THE TASK:
Answer these questions from the passage on the Reality Scale:
1. What does a flow not include?
2. What sits right below a postulate on the Reality Scale?
3. What does the passage call the pure scale?

GIVEN PASSAGE:
####

But the point is, flow is flow. And it means (always a very good thing to define what you're saying; at least I do, I mean, we'll leave it up to the nuclear physicist to skip defining what he means), you get particles traveling in a similar—not necessarily the same—direction, is a flow. Now, the flow does not include a terminal and is in essence a communication line. In a perfection of definition, it is just the line.
Now, we have the Reality Scale. And it goes as follows, from the top to the bottom—a scale which is very important.
There's another scale like this called the Effect Scale, which is equally important to you today.
And there's a Tone Scale which is important, too. And if you don't know that, you'll really get baffled sometime. But all of you know that.
The Reality Scale starts at the top with a postulate. You graduated up to "Operating Genie"—"Operating GEs" can't do this—but say, "Appear!" and something appears. You see? There's no flow connected with that. And after the fact of the postulate, however, you have a terminal. A person making a postulate says, "It is!" and it is. It makes people who have to make things with their hands sometimes very impatient. They grub-grub, scrape-scrape, plane-plane, whittle-whittle, paint-paint and they say, "Why can't I just say 'Appear,' and the painting appears?" Oh, I don't know, it's more fun the other way. And this is lower on the Reality Scale. We used to call it effort.
And right below a postulate—having something appear just because you say it appears—right below a postulate is agreement. Now, as a matter of fact, agreement is just one method of confirming a consideration. So we'd say that when a postulate becomes a consideration then you have agreement. A postulate which endures, a postulate which has survival, a postulate which has continuance—that is a consideration. But a consideration is normally considered on the backflow side by most people—they have thought it over, so they consider it. You get the misnomer, here, in semantics. Somebody considering something.
Well, actually, this is not what we mean by this word consideration. We mean that somebody, you or somebody else, made a postulate which is enduring; it continues to exist. Well now, the happiest way to do that is by another postulate that says it will continue to exist. But there are a lot of mechanical bric-a-brac, and all of this mechanical bric-a-brac goes around to confirming and continuing in existence postulates.
If a form or mass continued to stand there, it would merely be that the postulate was continuing, right? So it's basically all postulate, and then odds and ends of phenomena which look good. But they're still held there by the postulate. All right.
Now, a postulate goes into a consideration. And one of the ways of confirming a consideration is an agreement. And we get, now, into two or more parties or objects, or—it's two or more. A postulate all by itself is singular, and it moves from singular at once into plural. So we have this scale actually being Postulate, Consideration, Agreement, if you wanted to write it down with great precision. But it really isn't proper to say that, because the consideration goes all the way down the line—a continuing postulate. Postulate-Agreement is the pure scale. But you might understand it better if you use Consideration in there.

####

RAW DATA:
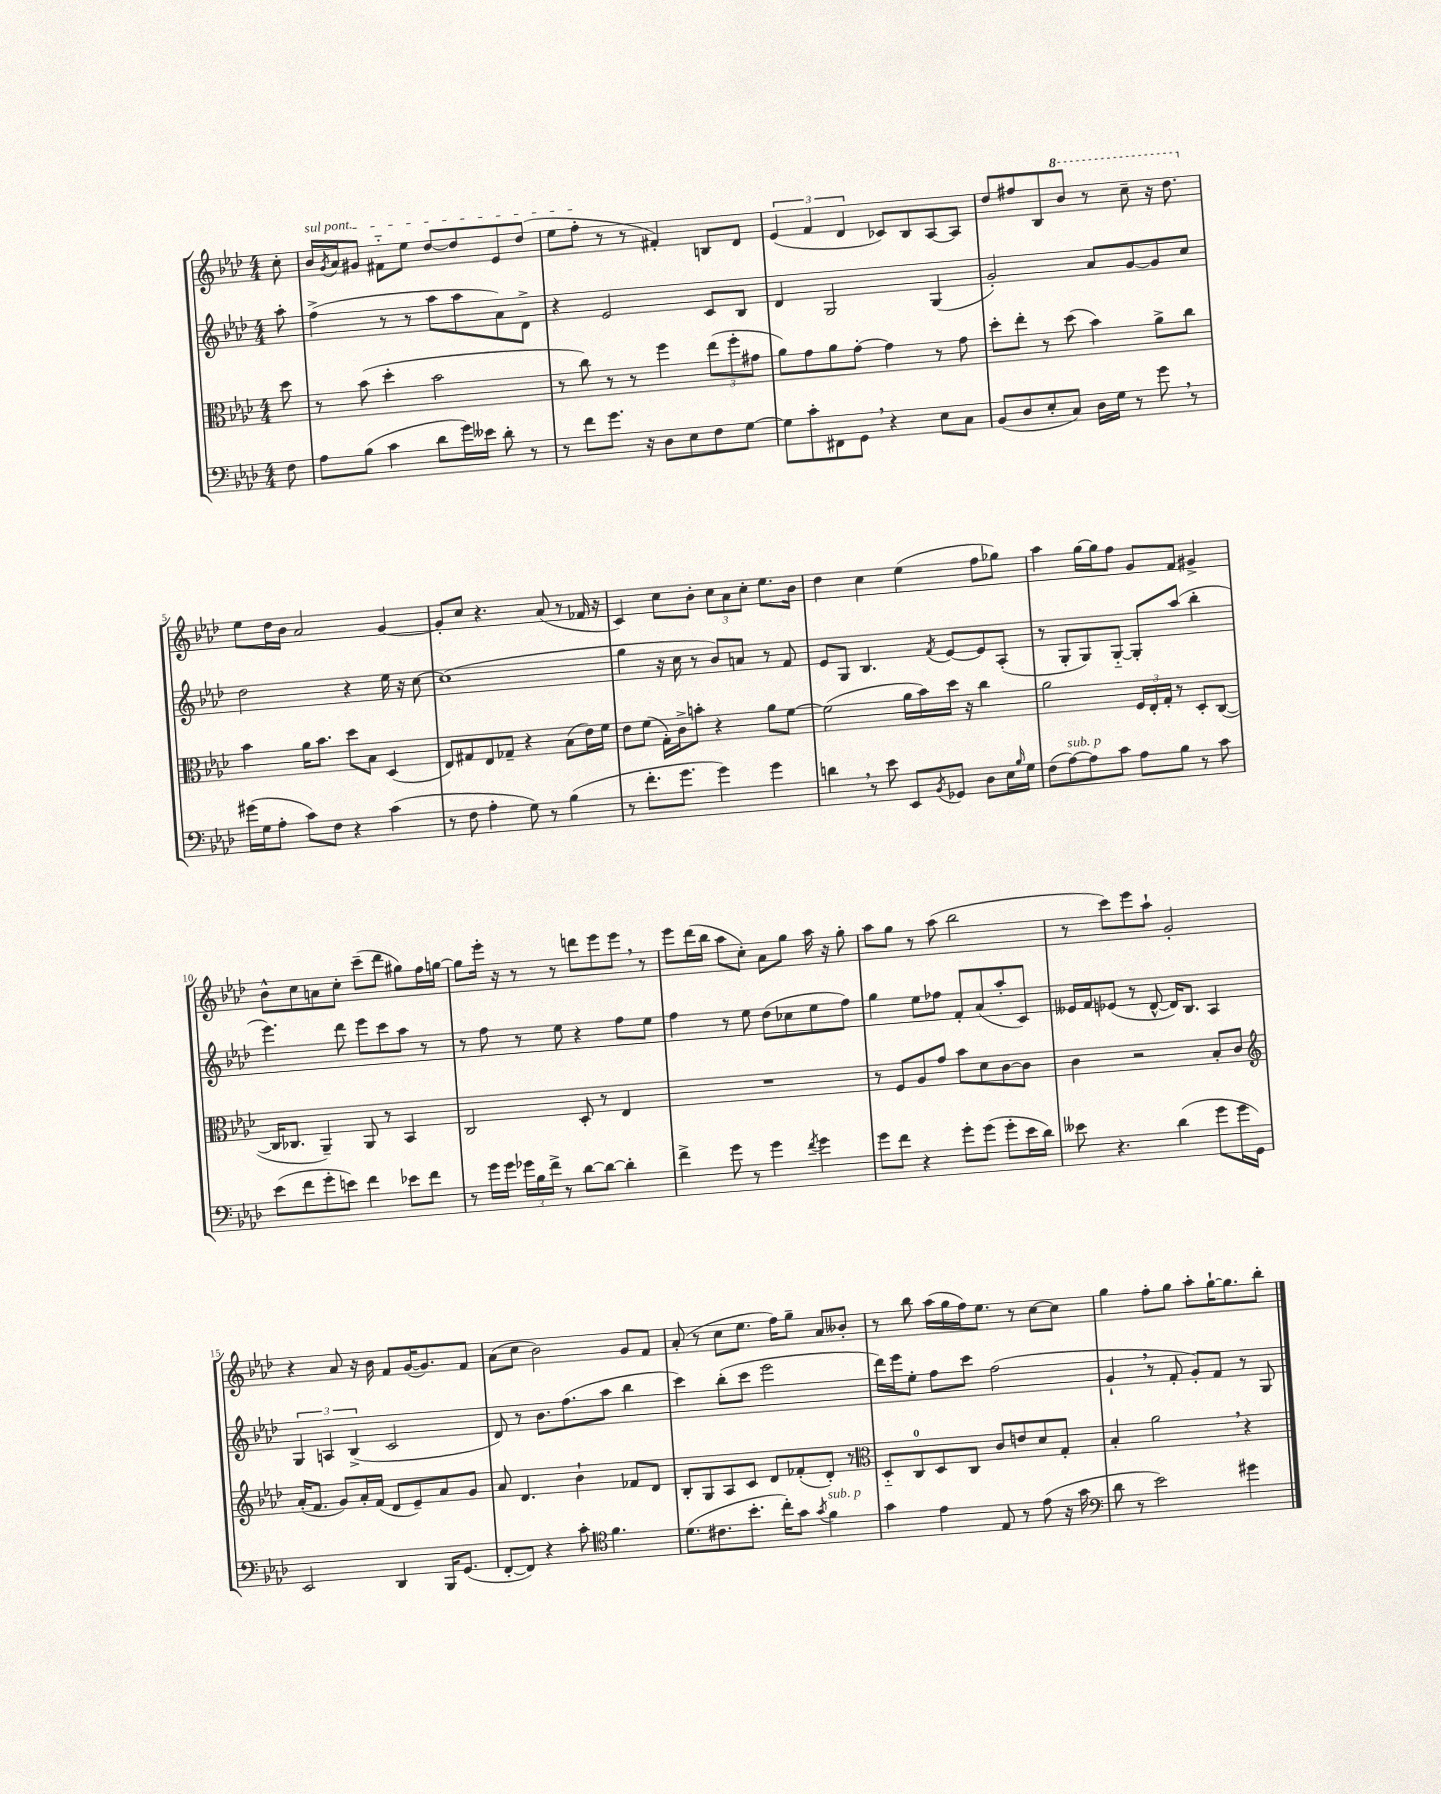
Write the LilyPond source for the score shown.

<<
\new StaffGroup <<
\new Staff = "s0" {
    \clef treble \key aes \major \numericTimeSignature \time 4/4 \partial 8
    c''8-. |
    \once \override TextSpanner.bound-details.left.text = \markup { \italic "sul pont." } bes'16\startTextSpan \acciaccatura { g'8 } aes'16 gis'8 fis'8-_ ees''8 des''8~ des''8 ees'8 des''8( |
    ees''8 f''8-.\stopTextSpan r8 r8 fis'4-.) b8 des'8 |
    \tuplet 3/2 { ees'4( f'4 des'4 } ces'8) bes8 aes8~ aes8 |
    des''8 fis''8 bes8 \ottava #1 bes''8 r8 c'''8-- r16 des'''8. \ottava #0 |
    ees''8 des''16 bes'16 aes'2 g'4~ |
    g'8-. c''8 r4. aes'8( r8 fes'16 r16 |
    c'4) c''8 bes'8-. \tuplet 3/2 { c''8 aes'8 c''8-. } ees''8. bes'16 |
    des''4 c''4 ees''4( f''8 ges''8) |
    aes''4 g''16~ g''16 f''8 g'8 f'8 gis'4-> |
    bes'8-^ c''8 a'8 c''8-. c'''8--( des'''8 gis''8) f''16 g''16~ |
    g''8 ees'''16-. r16 r8 r8 d'''8 ees'''8 ees'''8 \breathe r8 |
    ees'''8 des'''16( bes''16 aes''8 c''8-.) aes'8 g''8 aes''16 r16 g''8-. |
    aes''8 g''8 r8 aes''8( bes''2 |
    r8 c'''8) ees'''8 aes''8-! g'2-. |
    r4 aes'8 r16 bes'16 f'8 g'16~( g'8.) f'8 |
    aes'8( c''8 bes'2) g'8 f'8 |
    aes'8-.( r8 c''8 ees''8. f''16) g''8-- aes'8 beses'8-. |
    r8 bes''8 aes''16( g''16 f''16) ees''8. r8 c''8~ c''8 |
    g''4 f''8-. g''8 aes''8-. g''16~-! g''8. bes''8-. \bar "|." |
}
\new Staff = "s1" {
    \clef treble \key aes \major \numericTimeSignature \time 4/4 \partial 8
    aes''8-. |
    f''4->( r8 r8 aes''8 aes''8 aes'8) des'8-> |
    r4 ees'2 c'8 bes8 |
    des'4 g2 g4( |
    g'2-.) aes'8 g'8~ g'8 c''8 |
    des''2 r4 ees''16 r16 c''8~ |
    c''1( |
    g''4 r16 c''16 r8 bes'8) a'8 r8 f'8 |
    ees'8 g8 bes4. \acciaccatura { f'8 } ees'8~ ees'8 aes8-.( |
    r8 g8-. g8) g8~-_ g8-. aes''8( bes''4-. |
    ees'''4.) des'''8 ees'''8 c'''8 aes''8 r8 |
    r8 f''8 r8 ees''8 r4 f''8 ees''8 |
    f''4 r8 ees''8 des''8( ces''8 ees''8 f''8) |
    g''4 ees''8 fes''8 f'8-. aes'8( aes''8-. c'8) |
    eeses'16 f'16 ees'8( r8 des'8~-^ des'16) bes8. aes4 |
    \tuplet 3/2 { g4 a4 bes4->( } c'2 |
    des'8) r8 bes'8. f''8.( aes''8 bes''4 |
    c'''4) bes''8-.( c'''8 ees'''2 |
    des'''16) ees'''16 ees''8-. f''8 c'''8 f''2( |
    g'4-! \breathe r8 f'8-. g'8-.) f'8 r8 g8 \bar "|." |
}
\new Staff = "s2" {
    \clef alto \key aes \major \numericTimeSignature \time 4/4 \partial 8
    des''8 |
    r8 bes'8( des''4-. bes'2 |
    r8 c''8) r8 r8 f''4 \tuplet 3/2 { ees''8( f''8-. gis'8 } |
    aes'8) g'8 aes'8 g'8~-. g'4 r8 g'8 |
    des''8-. ees''8-. r8 des''8( bes'4) aes'8-> c''8 |
    bes'4 aes'16 bes'8. des''8 bes8 des4( |
    ees8) gis8 ees8 ges8-- r4 bes8( ees'16) f'16 |
    ees'8 f'8( g16-.) c'16-> b'8-. r4 aes'8 f'8~ |
    f'2( aes'16 bes'16) des''16 r16 c''4 |
    aes'2 \tuplet 3/2 { f16 ees16-. g16-. } r8 des8-. c8~( |
    c16 ces8. aes,4--) aes,8 r8 bes,4 |
    c2 des8-. r8 ees4 |
    R1 |
    r8 f8 aes8 g'8 bes'8 des'8 c'8~ c'8 |
    c'4 r2 bes8-. c'8 |
    \clef treble aes'16-.( f'8. g'8) aes'16-. f'16( des'8 ees'8--) aes'8 g'8 |
    aes'8 des'4. bes'4-! fes'8 des'8 |
    bes8-. g8 aes8 c'8 des'8 fes'8-.( des'8-.) r8 |
    \clef alto des8-_ c8-0 des8 c8 c'8 e'8 des'8 g8-. |
    bes4-. aes'2 \breathe r4 \bar "|." |
}
\new Staff = "s3" {
    \clef bass \key aes \major \numericTimeSignature \time 4/4 \partial 8
    f8 |
    aes8 bes8( c'4 des'8 g'16) eeses'16 des'8-. r8 |
    r8 f'8 g'8. r16 des8 ees8 f8 g8~ |
    g8 c'8-. fis,8 g,8 \breathe r4 ees8 c8 |
    bes,8( des8 ees8-. c8) des16 g16 r8 g'8 \breathe r8 |
    gis'16( g16 aes8-. c'8) f8 r4 c'4( |
    r8 f8 aes4-. g8) r8 bes4( |
    r8 f'8.-. g'8. g'4) g'4 |
    d'4 \breathe r8 ees'8 ees,8 \acciaccatura { bes,8 } ges,8 des8 ees16 \grace { bes16 } g16 |
    f8( aes8~^\markup { \italic "sub. p" }) aes8 c'8 aes8 bes8 r8 c'8 |
    ees'8( f'8 g'8-. e'8) f'4 ees'8 f'8 |
    r8 g'16 g'16 \tuplet 3/2 { ges'16 bes16 f'16-> } r8 des'8~ des'8~ des'4-. |
    f'4-> g'8 r8 g'4 \acciaccatura { f'8 } g'4 |
    g'8 f'8 r4 g'8-. g'8( g'8-. ees'16 des'16) |
    eeses'8 r4. des'4( g'8 g'16 g,16) |
    ees,2 des,4 bes,,16 g,8.( |
    f,8~-. f,8) r4 c'8-. \clef tenor f'4. |
    des'8.( cis'8. bes'8.-. c''16-.) g'8 \acciaccatura { g'8 } f'4^\markup { \italic "sub. p" } |
    g'4 ees'4 ees8 r8 ees'8( r16 g'16 |
    \clef bass des'8 r8 ees'2) gis'4 \bar "|." |
}
>>
>>
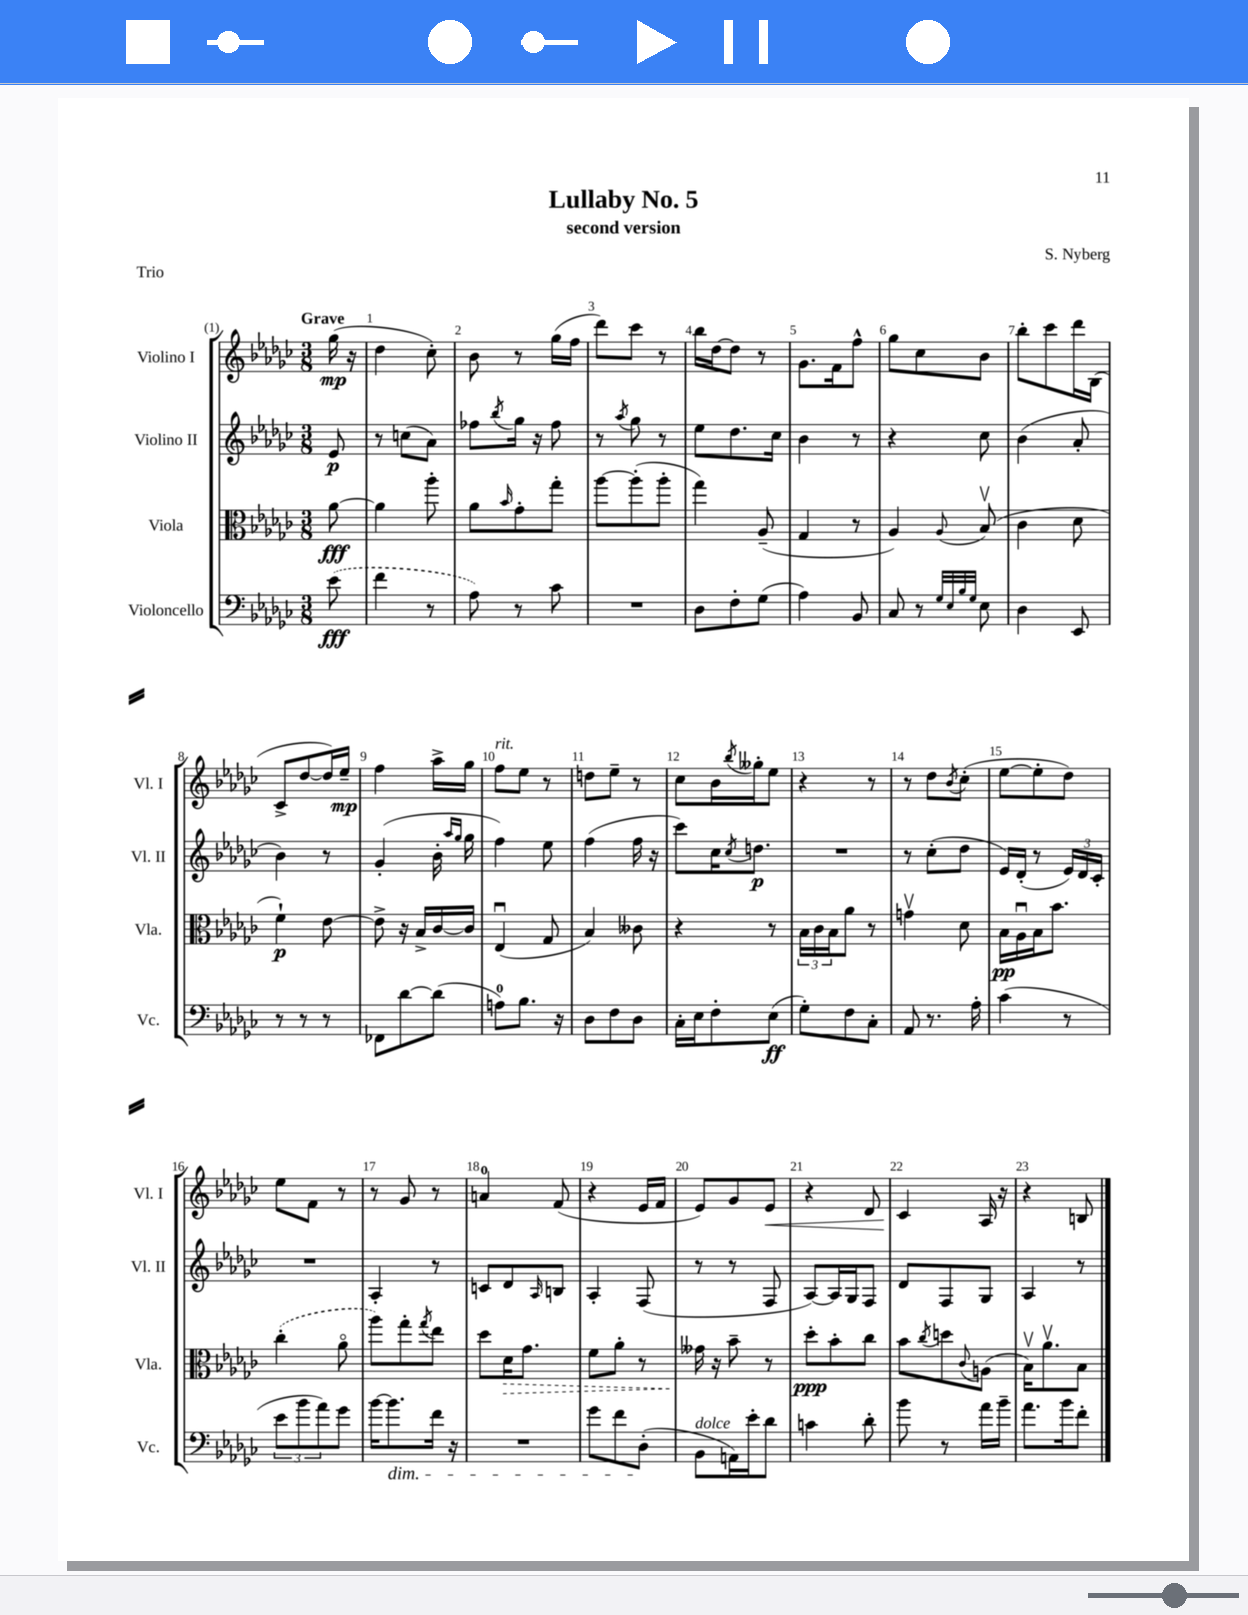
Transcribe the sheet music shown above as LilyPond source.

\header { title = "Lullaby No. 5" composer = "S. Nyberg" subtitle = "second version" piece = "Trio" }
<<
\new StaffGroup <<
\new Staff = "s0" \with { instrumentName = "Violino I" shortInstrumentName = "Vl. I" } {
    \clef treble \key ges \major \numericTimeSignature \time 3/8 \partial 8 \tempo "Grave"
    ges''16\mp( r16 |
    des''4 ces''8-.) |
    bes'8 r8 ges''16( f''16 |
    des'''8) ces'''8 r8 |
    bes''16 des''16~ des''8 r8 |
    ges'8. f'16 f''8-^ |
    ges''8 ces''8 bes'8 |
    bes''8-. ces'''8 des'''16 bes16( |
    ces'8-> des''8~ des''16) ees''16--\mp |
    f''4 aes''16-> ges''16 |
    f''8^\markup { \italic "rit." } ees''8 r8 |
    d''8 ees''8-- r8 |
    ces''8 bes'16 \acciaccatura { bes''8 } geses''16-. ees''8 |
    r4 r8 |
    r8 des''8 \acciaccatura { bes'8 } ces''8-.( |
    ees''8~ ees''8-. des''8) |
    ees''8 f'8 r8 |
    r8 ges'8 r8 |
    a'4-0 f'8( |
    r4 ees'16 f'16 |
    ees'8) ges'8 ees'8\< |
    r4 des'8 |
    ces'4\! aes16 r16 |
    r4 b8 \bar "|." |
}
\new Staff = "s1" \with { instrumentName = "Violino II" shortInstrumentName = "Vl. II" } {
    \clef treble \key ges \major \numericTimeSignature \time 3/8 \partial 8
    ees'8\p |
    r8 c''8( aes'8) |
    fes''8 \acciaccatura { bes''8 } ges''16 r16 fes''8 |
    r8 \acciaccatura { aes''8 } ges''8 r8 |
    ees''8 des''8. ces''16 |
    bes'4 r8 |
    r4 ces''8 |
    bes'4( aes'8-. |
    bes'4) r8 |
    ges'4-.( bes'16-. \grace { aes''16 ges''16 } ges''16 |
    f''4) ees''8 |
    f''4( f''16 r16 |
    ces'''8) ces''16 \acciaccatura { ces''8 } d''8.\p |
    R4. |
    r8 ces''8-.( des''8 |
    ees'16) des'16-.( r8 \tuplet 3/2 { ees'16) des'16 ces'16-. } |
    R4. |
    aes4-. r8 |
    c'8 des'8 \grace { aes16 } b8 |
    aes4-. f8( |
    r8 r8 f8 |
    aes8~) aes16 ges16 f8 |
    des'8 f8 ges8 |
    aes4 r8 \bar "|." |
}
\new Staff = "s2" \with { instrumentName = "Viola" shortInstrumentName = "Vla." } {
    \clef alto \key ges \major \numericTimeSignature \time 3/8 \partial 8
    aes'8~\fff |
    aes'4 aes''8-. |
    aes'8 \grace { bes'16 } ges'8-. ges''8-. |
    aes''8~ aes''8-.( aes''8-. |
    ges''4) aes8--( |
    ges4 r8 |
    aes4) \appoggiatura { aes8 } bes8\upbow( |
    ces'4 des'8 |
    f'4-!\p) ees'8~ |
    ees'8-> r16 bes16-> ces'16~ ces'16 |
    ees4\downbow( ges8 |
    bes4) ceses'8 |
    r4 r8 |
    \tuplet 3/2 { bes16 ces'16 bes16 } aes'8 r8 |
    g'4\upbow des'8 |
    bes16\pp aes16\downbow bes16 bes'8. |
    \once \slurDashed ces''4-.( aes'8\flageolet |
    aes''8) ges''8-. \acciaccatura { ges''8 } ees''8 |
    des''8 \once \override Hairpin.style = #'dashed-line des'16\> ges'8. |
    f'8 aes'8-. r8 |
    geses'16\! r16 bes'8-- r8 |
    des''8-.\ppp bes'8-. ces''8 |
    bes'8 \acciaccatura { ces''8 } d''8 \appoggiatura { ces'8 } a8( |
    bes16\upbow) aes'8.\upbow bes8 \bar "|." |
}
\new Staff = "s3" \with { instrumentName = "Violoncello" shortInstrumentName = "Vc." } {
    \clef bass \key ges \major \numericTimeSignature \time 3/8 \partial 8
    \once \slurDashed ees'8\fff( |
    f'4 r8 |
    aes8) r8 ces'8 |
    R4. |
    des8 f8-. ges8( |
    aes4) bes,8 |
    ces8 r8 \grace { ges32 ees32 bes32 ges32 } ees8 |
    des4 ees,8 |
    r8 r8 r8 |
    fes,8 des'8~ des'8( |
    a8-0) bes8. r16 |
    des8 f8 des8 |
    ces16-. ees16 f8-. ees8\ff( |
    ges8-.) f8 ces8-. |
    aes,8 r8. aes16-. |
    ces'4( r8 |
    \tuplet 3/2 { ees'8 bes'8 aes'8) } ges'8 |
    bes'16~ bes'8.\dim f'16 r16 |
    R4. |
    ges'8 f'8 des8-.\!( |
    bes,8^\markup { \italic "dolce" } a,16) ees'16-. des'8 |
    c'4 des'8-. |
    bes'8 r8 aes'16 bes'16-- |
    aes'8. bes'16 f'8-. \bar "|." |
}
>>
>>
\layout { \context { \Score \override BarNumber.break-visibility = ##(#f #t #t) barNumberVisibility = #all-bar-numbers-visible } }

####

FULL RESPONSE:
1. A terminal.
2. Agreement.
3. Postulate-Agreement.